L’État a été là. Dès l’automne dernier, sans délai, le bouclier tarifaire était mis en place pour limiter la hausse des coûts de l’énergie pour les ménages, les petites entreprises et les petites communes.
L’État est là. Avec ce texte, nous déployons de nombreuses protections nouvelles : un bouclier loyer, un bouclier revenus, un bouclier social, un bouclier énergie. Tout cela, les Français en ont besoin tout de suite. C’est ce qui justifie que nos travaux en commission aient été conduits à un rythme soutenu ; je salue nos rapporteurs et tous ceux parmi nous qui ont œuvré d’arrache-pied.

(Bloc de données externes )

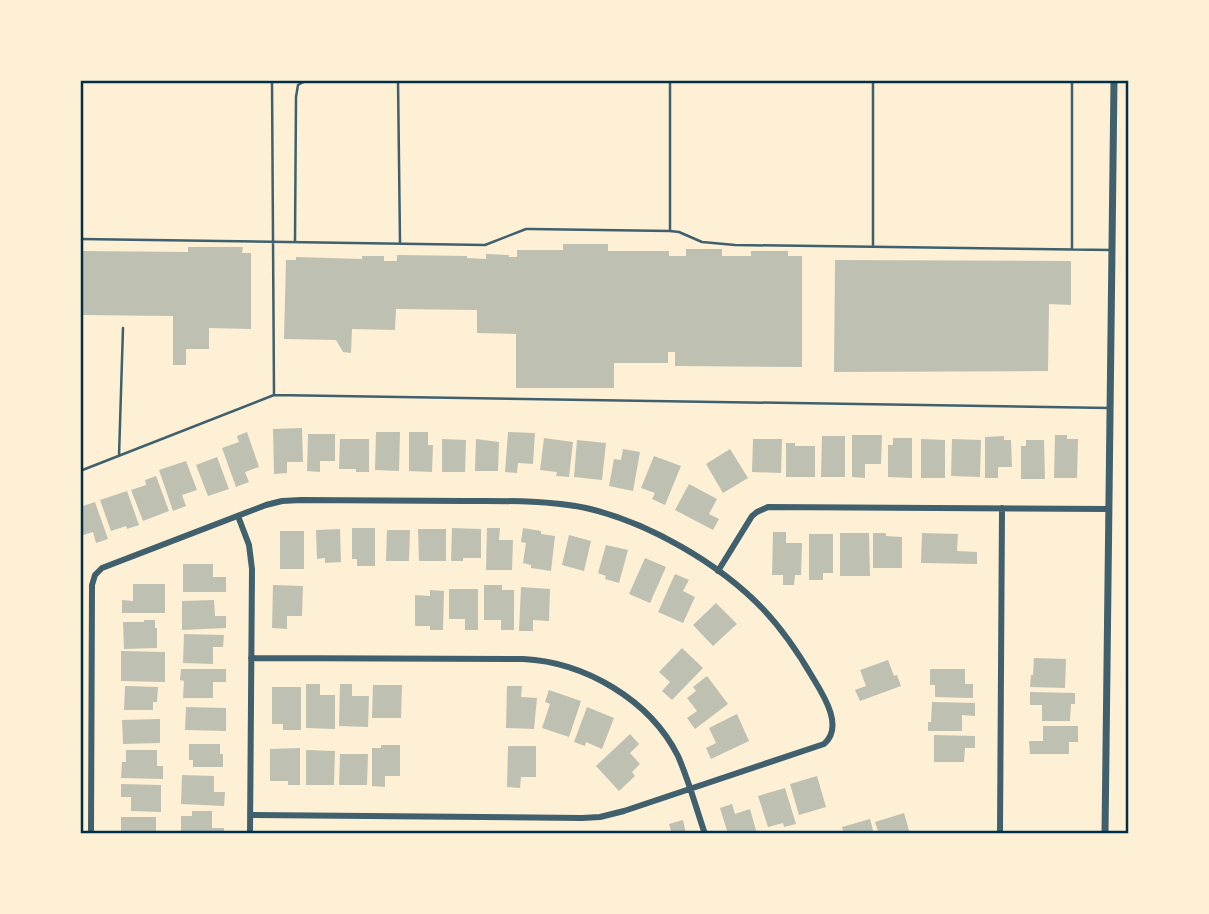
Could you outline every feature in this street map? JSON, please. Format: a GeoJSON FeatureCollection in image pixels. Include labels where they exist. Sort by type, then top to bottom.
{"type":"FeatureCollection","features":[{"type":"Feature","properties":{"kind":"street"},"geometry":{"type":"LineString","coordinates":[[1105,834],[1114,80]]}},
{"type":"Feature","properties":{"kind":"street"},"geometry":{"type":"LineString","coordinates":[[91,834],[92,585],[95,575],[102,568],[274,503],[301,500],[533,502],[610,514],[675,544],[718,571],[746,593],[783,632],[820,691],[833,721],[832,735],[824,744],[624,811],[591,818],[250,815]]}},
{"type":"Feature","properties":{"kind":"street"},"geometry":{"type":"LineString","coordinates":[[718,571],[752,516],[768,507],[1109,509]]}},
{"type":"Feature","properties":{"kind":"street"},"geometry":{"type":"LineString","coordinates":[[1000,834],[1002,508]]}},
{"type":"Feature","properties":{"kind":"street"},"geometry":{"type":"LineString","coordinates":[[238,516],[251,555],[250,834]]}},
{"type":"Feature","properties":{"kind":"street"},"geometry":{"type":"LineString","coordinates":[[251,658],[523,659],[570,667],[618,691],[657,726],[677,754],[705,834]]}},
{"type":"Feature","properties":{"kind":"lane"},"geometry":{"type":"LineString","coordinates":[[272,80],[274,394]]}},
{"type":"Feature","properties":{"kind":"lane"},"geometry":{"type":"LineString","coordinates":[[295,241],[296,97],[298,85],[307,80]]}},
{"type":"Feature","properties":{"kind":"lane"},"geometry":{"type":"LineString","coordinates":[[398,80],[400,243]]}},
{"type":"Feature","properties":{"kind":"lane"},"geometry":{"type":"LineString","coordinates":[[670,80],[670,231]]}},
{"type":"Feature","properties":{"kind":"lane"},"geometry":{"type":"LineString","coordinates":[[873,80],[873,246]]}},
{"type":"Feature","properties":{"kind":"lane"},"geometry":{"type":"LineString","coordinates":[[1072,80],[1072,249]]}},
{"type":"Feature","properties":{"kind":"lane"},"geometry":{"type":"LineString","coordinates":[[80,239],[485,245],[526,229],[670,231],[713,243],[1112,250]]}},
{"type":"Feature","properties":{"kind":"lane"},"geometry":{"type":"LineString","coordinates":[[119,456],[123,328]]}},
{"type":"Feature","properties":{"kind":"lane"},"geometry":{"type":"LineString","coordinates":[[80,471],[274,394],[1110,408]]}},
{"type":"Feature","properties":{"kind":"building"},"geometry":{"type":"Polygon","coordinates":[[[563,244],[608,244],[608,251],[669,251],[669,256],[686,256],[686,249],[722,249],[722,256],[751,256],[751,251],[788,251],[788,256],[802,256],[802,367],[675,366],[675,352],[668,352],[668,363],[614,363],[614,388],[516,388],[516,334],[477,333],[477,310],[396,309],[395,330],[352,329],[351,353],[343,352],[336,340],[284,339],[286,260],[296,260],[296,257],[362,259],[362,256],[384,256],[384,261],[397,261],[397,255],[467,256],[486,259],[486,254],[517,257],[517,250],[563,250],[563,244]]]}},
{"type":"Feature","properties":{"kind":"building"},"geometry":{"type":"Polygon","coordinates":[[[188,247],[243,247],[242,253],[251,253],[251,329],[209,328],[209,349],[186,349],[186,365],[173,365],[173,316],[83,315],[83,375],[80,375],[80,251],[188,252],[188,247]]]}},
{"type":"Feature","properties":{"kind":"building"},"geometry":{"type":"Polygon","coordinates":[[[835,260],[1071,261],[1071,305],[1049,304],[1048,371],[834,372],[835,260]]]}},
{"type":"Feature","properties":{"kind":"building"},"geometry":{"type":"Polygon","coordinates":[[[302,428],[303,462],[287,462],[287,473],[274,474],[273,429],[302,428]]]}},
{"type":"Feature","properties":{"kind":"building"},"geometry":{"type":"Polygon","coordinates":[[[247,432],[259,467],[245,472],[249,482],[236,487],[222,448],[239,442],[237,436],[247,432]]]}},
{"type":"Feature","properties":{"kind":"building"},"geometry":{"type":"Polygon","coordinates":[[[376,432],[400,432],[399,471],[375,470],[376,432]]]}},
{"type":"Feature","properties":{"kind":"building"},"geometry":{"type":"Polygon","coordinates":[[[409,432],[428,432],[428,445],[433,445],[432,472],[409,471],[409,432]]]}},
{"type":"Feature","properties":{"kind":"building"},"geometry":{"type":"Polygon","coordinates":[[[508,432],[535,433],[533,464],[518,463],[517,473],[505,472],[508,432]]]}},
{"type":"Feature","properties":{"kind":"building"},"geometry":{"type":"Polygon","coordinates":[[[308,434],[335,434],[335,461],[320,461],[320,472],[307,471],[308,434]]]}},
{"type":"Feature","properties":{"kind":"building"},"geometry":{"type":"Polygon","coordinates":[[[852,435],[882,435],[881,464],[865,464],[865,478],[852,477],[852,435]]]}},
{"type":"Feature","properties":{"kind":"building"},"geometry":{"type":"Polygon","coordinates":[[[1055,435],[1078,439],[1077,478],[1054,478],[1055,435]]]}},
{"type":"Feature","properties":{"kind":"building"},"geometry":{"type":"Polygon","coordinates":[[[822,436],[845,436],[845,477],[821,477],[822,436]]]}},
{"type":"Feature","properties":{"kind":"building"},"geometry":{"type":"Polygon","coordinates":[[[1004,436],[1004,440],[1011,440],[1012,467],[998,467],[998,478],[985,478],[985,437],[1004,436]]]}},
{"type":"Feature","properties":{"kind":"building"},"geometry":{"type":"Polygon","coordinates":[[[544,438],[573,442],[569,477],[540,470],[544,438]]]}},
{"type":"Feature","properties":{"kind":"building"},"geometry":{"type":"Polygon","coordinates":[[[893,438],[912,438],[912,478],[888,477],[888,445],[893,445],[893,438]]]}},
{"type":"Feature","properties":{"kind":"building"},"geometry":{"type":"Polygon","coordinates":[[[340,439],[369,439],[369,472],[339,469],[340,439]]]}},
{"type":"Feature","properties":{"kind":"building"},"geometry":{"type":"Polygon","coordinates":[[[442,439],[466,440],[465,472],[442,472],[442,439]]]}},
{"type":"Feature","properties":{"kind":"building"},"geometry":{"type":"Polygon","coordinates":[[[476,439],[499,442],[498,471],[475,471],[476,439]]]}},
{"type":"Feature","properties":{"kind":"building"},"geometry":{"type":"Polygon","coordinates":[[[753,439],[782,439],[781,473],[752,472],[753,439]]]}},
{"type":"Feature","properties":{"kind":"building"},"geometry":{"type":"Polygon","coordinates":[[[921,439],[945,440],[945,478],[921,478],[921,439]]]}},
{"type":"Feature","properties":{"kind":"building"},"geometry":{"type":"Polygon","coordinates":[[[952,439],[981,440],[980,477],[951,476],[952,439]]]}},
{"type":"Feature","properties":{"kind":"building"},"geometry":{"type":"Polygon","coordinates":[[[577,440],[606,443],[602,480],[574,477],[577,440]]]}},
{"type":"Feature","properties":{"kind":"building"},"geometry":{"type":"Polygon","coordinates":[[[1026,440],[1044,440],[1045,479],[1021,479],[1021,446],[1026,446],[1026,440]]]}},
{"type":"Feature","properties":{"kind":"building"},"geometry":{"type":"Polygon","coordinates":[[[786,443],[815,446],[815,477],[786,477],[786,443]]]}},
{"type":"Feature","properties":{"kind":"building"},"geometry":{"type":"Polygon","coordinates":[[[623,449],[640,452],[633,491],[609,486],[614,459],[621,460],[623,449]]]}},
{"type":"Feature","properties":{"kind":"building"},"geometry":{"type":"Polygon","coordinates":[[[730,449],[748,478],[723,493],[706,464],[730,449]]]}},
{"type":"Feature","properties":{"kind":"building"},"geometry":{"type":"Polygon","coordinates":[[[654,456],[681,466],[665,505],[652,499],[655,493],[641,488],[654,456]]]}},
{"type":"Feature","properties":{"kind":"building"},"geometry":{"type":"Polygon","coordinates":[[[217,457],[229,489],[208,496],[196,465],[217,457]]]}},
{"type":"Feature","properties":{"kind":"building"},"geometry":{"type":"Polygon","coordinates":[[[186,461],[197,490],[182,495],[186,506],[173,511],[159,470],[186,461]]]}},
{"type":"Feature","properties":{"kind":"building"},"geometry":{"type":"Polygon","coordinates":[[[156,476],[169,511],[143,521],[131,490],[146,485],[145,480],[156,476]]]}},
{"type":"Feature","properties":{"kind":"building"},"geometry":{"type":"Polygon","coordinates":[[[689,484],[717,499],[709,514],[719,519],[713,530],[675,510],[689,484]]]}},
{"type":"Feature","properties":{"kind":"building"},"geometry":{"type":"Polygon","coordinates":[[[127,491],[139,525],[111,531],[100,500],[127,491]]]}},
{"type":"Feature","properties":{"kind":"building"},"geometry":{"type":"Polygon","coordinates":[[[80,502],[83,506],[95,502],[108,539],[96,543],[93,532],[80,536],[80,502]]]}},
{"type":"Feature","properties":{"kind":"building"},"geometry":{"type":"Polygon","coordinates":[[[352,528],[375,528],[375,566],[357,566],[357,559],[352,559],[352,528]]]}},
{"type":"Feature","properties":{"kind":"building"},"geometry":{"type":"Polygon","coordinates":[[[452,528],[481,529],[481,558],[451,561],[452,528]]]}},
{"type":"Feature","properties":{"kind":"building"},"geometry":{"type":"Polygon","coordinates":[[[487,528],[500,528],[499,540],[513,540],[512,570],[486,570],[487,528]]]}},
{"type":"Feature","properties":{"kind":"building"},"geometry":{"type":"Polygon","coordinates":[[[523,528],[555,536],[551,571],[531,568],[531,565],[523,563],[526,543],[521,542],[523,528]]]}},
{"type":"Feature","properties":{"kind":"building"},"geometry":{"type":"Polygon","coordinates":[[[340,529],[341,562],[325,563],[325,558],[317,559],[316,530],[340,529]]]}},
{"type":"Feature","properties":{"kind":"building"},"geometry":{"type":"Polygon","coordinates":[[[418,529],[446,529],[446,561],[419,561],[418,529]]]}},
{"type":"Feature","properties":{"kind":"building"},"geometry":{"type":"Polygon","coordinates":[[[387,530],[410,530],[409,561],[386,561],[387,530]]]}},
{"type":"Feature","properties":{"kind":"building"},"geometry":{"type":"Polygon","coordinates":[[[280,531],[304,531],[304,569],[280,569],[280,531]]]}},
{"type":"Feature","properties":{"kind":"building"},"geometry":{"type":"Polygon","coordinates":[[[773,532],[786,532],[786,543],[802,543],[801,575],[795,575],[794,585],[783,585],[783,575],[772,575],[773,532]]]}},
{"type":"Feature","properties":{"kind":"building"},"geometry":{"type":"Polygon","coordinates":[[[840,533],[869,533],[870,576],[840,576],[840,533]]]}},
{"type":"Feature","properties":{"kind":"building"},"geometry":{"type":"Polygon","coordinates":[[[873,533],[902,537],[902,568],[873,568],[873,533]]]}},
{"type":"Feature","properties":{"kind":"building"},"geometry":{"type":"Polygon","coordinates":[[[922,533],[958,534],[957,551],[977,552],[977,564],[921,563],[922,533]]]}},
{"type":"Feature","properties":{"kind":"building"},"geometry":{"type":"Polygon","coordinates":[[[809,534],[833,534],[833,573],[823,573],[823,580],[809,580],[809,534]]]}},
{"type":"Feature","properties":{"kind":"building"},"geometry":{"type":"Polygon","coordinates":[[[569,535],[591,541],[584,571],[562,565],[569,535]]]}},
{"type":"Feature","properties":{"kind":"building"},"geometry":{"type":"Polygon","coordinates":[[[606,545],[628,550],[619,583],[605,579],[606,576],[598,573],[606,545]]]}},
{"type":"Feature","properties":{"kind":"building"},"geometry":{"type":"Polygon","coordinates":[[[645,558],[666,567],[650,603],[629,594],[645,558]]]}},
{"type":"Feature","properties":{"kind":"building"},"geometry":{"type":"Polygon","coordinates":[[[183,564],[213,564],[213,577],[226,577],[226,592],[183,592],[183,564]]]}},
{"type":"Feature","properties":{"kind":"building"},"geometry":{"type":"Polygon","coordinates":[[[675,574],[689,580],[683,591],[695,597],[683,623],[658,612],[675,574]]]}},
{"type":"Feature","properties":{"kind":"building"},"geometry":{"type":"Polygon","coordinates":[[[133,584],[165,584],[165,613],[122,613],[122,600],[133,601],[133,584]]]}},
{"type":"Feature","properties":{"kind":"building"},"geometry":{"type":"Polygon","coordinates":[[[273,585],[303,586],[302,616],[287,616],[287,629],[272,628],[273,585]]]}},
{"type":"Feature","properties":{"kind":"building"},"geometry":{"type":"Polygon","coordinates":[[[484,585],[502,585],[502,590],[514,590],[514,630],[501,630],[501,620],[484,620],[484,585]]]}},
{"type":"Feature","properties":{"kind":"building"},"geometry":{"type":"Polygon","coordinates":[[[521,587],[550,589],[549,621],[533,620],[533,631],[519,631],[521,587]]]}},
{"type":"Feature","properties":{"kind":"building"},"geometry":{"type":"Polygon","coordinates":[[[449,589],[478,589],[478,630],[465,630],[465,619],[449,619],[449,589]]]}},
{"type":"Feature","properties":{"kind":"building"},"geometry":{"type":"Polygon","coordinates":[[[430,590],[444,591],[443,630],[430,630],[430,626],[415,626],[415,595],[430,596],[430,590]]]}},
{"type":"Feature","properties":{"kind":"building"},"geometry":{"type":"Polygon","coordinates":[[[214,600],[215,616],[226,616],[226,628],[182,630],[182,601],[214,600]]]}},
{"type":"Feature","properties":{"kind":"building"},"geometry":{"type":"Polygon","coordinates":[[[716,603],[737,624],[713,646],[693,625],[716,603]]]}},
{"type":"Feature","properties":{"kind":"building"},"geometry":{"type":"Polygon","coordinates":[[[155,620],[157,648],[124,649],[123,622],[155,620]]]}},
{"type":"Feature","properties":{"kind":"building"},"geometry":{"type":"Polygon","coordinates":[[[184,634],[224,635],[223,647],[213,647],[213,664],[183,663],[184,634]]]}},
{"type":"Feature","properties":{"kind":"building"},"geometry":{"type":"Polygon","coordinates":[[[682,648],[703,668],[672,700],[662,691],[670,682],[659,672],[682,648]]]}},
{"type":"Feature","properties":{"kind":"building"},"geometry":{"type":"Polygon","coordinates":[[[121,651],[165,652],[165,682],[121,681],[121,651]]]}},
{"type":"Feature","properties":{"kind":"building"},"geometry":{"type":"Polygon","coordinates":[[[1034,658],[1066,659],[1065,688],[1030,687],[1034,658]]]}},
{"type":"Feature","properties":{"kind":"building"},"geometry":{"type":"Polygon","coordinates":[[[888,660],[901,686],[860,701],[855,690],[866,686],[860,670],[888,660]]]}},
{"type":"Feature","properties":{"kind":"building"},"geometry":{"type":"Polygon","coordinates":[[[181,669],[226,669],[226,682],[213,682],[213,698],[183,698],[184,681],[180,680],[181,669]]]}},
{"type":"Feature","properties":{"kind":"building"},"geometry":{"type":"Polygon","coordinates":[[[930,669],[965,669],[965,684],[973,684],[973,698],[935,697],[935,685],[930,685],[930,669]]]}},
{"type":"Feature","properties":{"kind":"building"},"geometry":{"type":"Polygon","coordinates":[[[707,676],[728,704],[695,729],[687,718],[697,711],[687,698],[696,691],[693,687],[707,676]]]}},
{"type":"Feature","properties":{"kind":"building"},"geometry":{"type":"Polygon","coordinates":[[[306,684],[320,684],[320,695],[335,695],[335,729],[306,728],[306,684]]]}},
{"type":"Feature","properties":{"kind":"building"},"geometry":{"type":"Polygon","coordinates":[[[340,684],[352,684],[352,696],[369,696],[368,727],[339,726],[340,684]]]}},
{"type":"Feature","properties":{"kind":"building"},"geometry":{"type":"Polygon","coordinates":[[[373,685],[402,685],[401,718],[372,718],[373,685]]]}},
{"type":"Feature","properties":{"kind":"building"},"geometry":{"type":"Polygon","coordinates":[[[125,686],[158,687],[157,702],[153,702],[153,710],[124,710],[125,686]]]}},
{"type":"Feature","properties":{"kind":"building"},"geometry":{"type":"Polygon","coordinates":[[[507,686],[522,686],[521,697],[537,698],[534,729],[506,728],[507,686]]]}},
{"type":"Feature","properties":{"kind":"building"},"geometry":{"type":"Polygon","coordinates":[[[272,687],[301,687],[301,730],[283,730],[283,724],[272,724],[272,687]]]}},
{"type":"Feature","properties":{"kind":"building"},"geometry":{"type":"Polygon","coordinates":[[[549,690],[581,701],[569,737],[542,728],[550,704],[545,702],[549,690]]]}},
{"type":"Feature","properties":{"kind":"building"},"geometry":{"type":"Polygon","coordinates":[[[1030,692],[1075,693],[1070,721],[1042,721],[1042,705],[1030,705],[1030,692]]]}},
{"type":"Feature","properties":{"kind":"building"},"geometry":{"type":"Polygon","coordinates":[[[932,702],[975,703],[975,716],[962,715],[962,731],[928,731],[932,702]]]}},
{"type":"Feature","properties":{"kind":"building"},"geometry":{"type":"Polygon","coordinates":[[[186,707],[226,708],[226,731],[185,730],[186,707]]]}},
{"type":"Feature","properties":{"kind":"building"},"geometry":{"type":"Polygon","coordinates":[[[587,707],[614,718],[602,749],[586,742],[585,746],[574,742],[587,707]]]}},
{"type":"Feature","properties":{"kind":"building"},"geometry":{"type":"Polygon","coordinates":[[[737,714],[749,741],[711,759],[706,748],[716,743],[709,728],[737,714]]]}},
{"type":"Feature","properties":{"kind":"building"},"geometry":{"type":"Polygon","coordinates":[[[160,719],[160,743],[123,744],[122,720],[160,719]]]}},
{"type":"Feature","properties":{"kind":"building"},"geometry":{"type":"Polygon","coordinates":[[[1043,726],[1078,726],[1078,742],[1069,742],[1069,754],[1030,754],[1029,741],[1043,741],[1043,726]]]}},
{"type":"Feature","properties":{"kind":"building"},"geometry":{"type":"Polygon","coordinates":[[[630,734],[639,744],[630,753],[640,764],[632,772],[635,776],[619,791],[596,766],[630,734]]]}},
{"type":"Feature","properties":{"kind":"building"},"geometry":{"type":"Polygon","coordinates":[[[934,735],[975,736],[975,748],[965,748],[964,762],[934,762],[934,735]]]}},
{"type":"Feature","properties":{"kind":"building"},"geometry":{"type":"Polygon","coordinates":[[[189,744],[220,744],[223,767],[193,767],[193,760],[189,760],[189,744]]]}},
{"type":"Feature","properties":{"kind":"building"},"geometry":{"type":"Polygon","coordinates":[[[381,745],[400,745],[400,776],[385,776],[385,787],[372,786],[372,748],[381,748],[381,745]]]}},
{"type":"Feature","properties":{"kind":"building"},"geometry":{"type":"Polygon","coordinates":[[[508,746],[536,746],[536,777],[521,777],[520,788],[507,787],[508,746]]]}},
{"type":"Feature","properties":{"kind":"building"},"geometry":{"type":"Polygon","coordinates":[[[300,748],[300,785],[288,785],[288,781],[270,781],[270,749],[300,748]]]}},
{"type":"Feature","properties":{"kind":"building"},"geometry":{"type":"Polygon","coordinates":[[[126,750],[157,750],[157,766],[163,766],[163,779],[121,778],[122,762],[126,762],[126,750]]]}},
{"type":"Feature","properties":{"kind":"building"},"geometry":{"type":"Polygon","coordinates":[[[306,750],[335,751],[334,785],[306,785],[306,750]]]}},
{"type":"Feature","properties":{"kind":"building"},"geometry":{"type":"Polygon","coordinates":[[[340,754],[368,754],[367,785],[339,785],[340,754]]]}},
{"type":"Feature","properties":{"kind":"building"},"geometry":{"type":"Polygon","coordinates":[[[182,775],[214,776],[214,792],[225,792],[224,806],[181,804],[182,775]]]}},
{"type":"Feature","properties":{"kind":"building"},"geometry":{"type":"Polygon","coordinates":[[[817,776],[826,807],[799,815],[790,784],[817,776]]]}},
{"type":"Feature","properties":{"kind":"building"},"geometry":{"type":"Polygon","coordinates":[[[121,784],[161,785],[161,812],[131,811],[131,797],[121,797],[121,784]]]}},
{"type":"Feature","properties":{"kind":"building"},"geometry":{"type":"Polygon","coordinates":[[[785,788],[796,824],[784,827],[783,823],[768,827],[758,796],[785,788]]]}},
{"type":"Feature","properties":{"kind":"building"},"geometry":{"type":"Polygon","coordinates":[[[732,804],[735,814],[750,809],[757,834],[728,834],[720,808],[732,804]]]}},
{"type":"Feature","properties":{"kind":"building"},"geometry":{"type":"Polygon","coordinates":[[[192,811],[212,811],[212,828],[224,828],[224,834],[181,834],[181,816],[192,816],[192,811]]]}},
{"type":"Feature","properties":{"kind":"building"},"geometry":{"type":"Polygon","coordinates":[[[904,813],[910,834],[879,834],[875,822],[904,813]]]}},
{"type":"Feature","properties":{"kind":"building"},"geometry":{"type":"Polygon","coordinates":[[[121,817],[156,817],[156,834],[121,834],[121,817]]]}},
{"type":"Feature","properties":{"kind":"building"},"geometry":{"type":"Polygon","coordinates":[[[870,819],[874,834],[844,834],[842,827],[870,819]]]}},
{"type":"Feature","properties":{"kind":"building"},"geometry":{"type":"Polygon","coordinates":[[[683,820],[686,834],[672,834],[669,824],[683,820]]]}}]}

L’État sera là, demain et après-demain encore. En effet, au-delà de l’aspect défensif, au-delà de tous ces boucliers, nous avons aussi le devoir d’être offensifs pour favoriser le « pouvoir de vivre », expression qu’a également employée Jean-Marie Vanlerenberghe.
Dans l’immédiat, comme l’urgence est là, ce projet de loi est à nos yeux trois fois nécessaire ; c’est pourquoi le groupe RDPI lui dira donc trois fois oui !
Oui, pour juguler l’inflation ! Je note à ce propos que les Français sont mieux protégés que les autres Européens.
Oui, pour mieux protéger les consommateurs !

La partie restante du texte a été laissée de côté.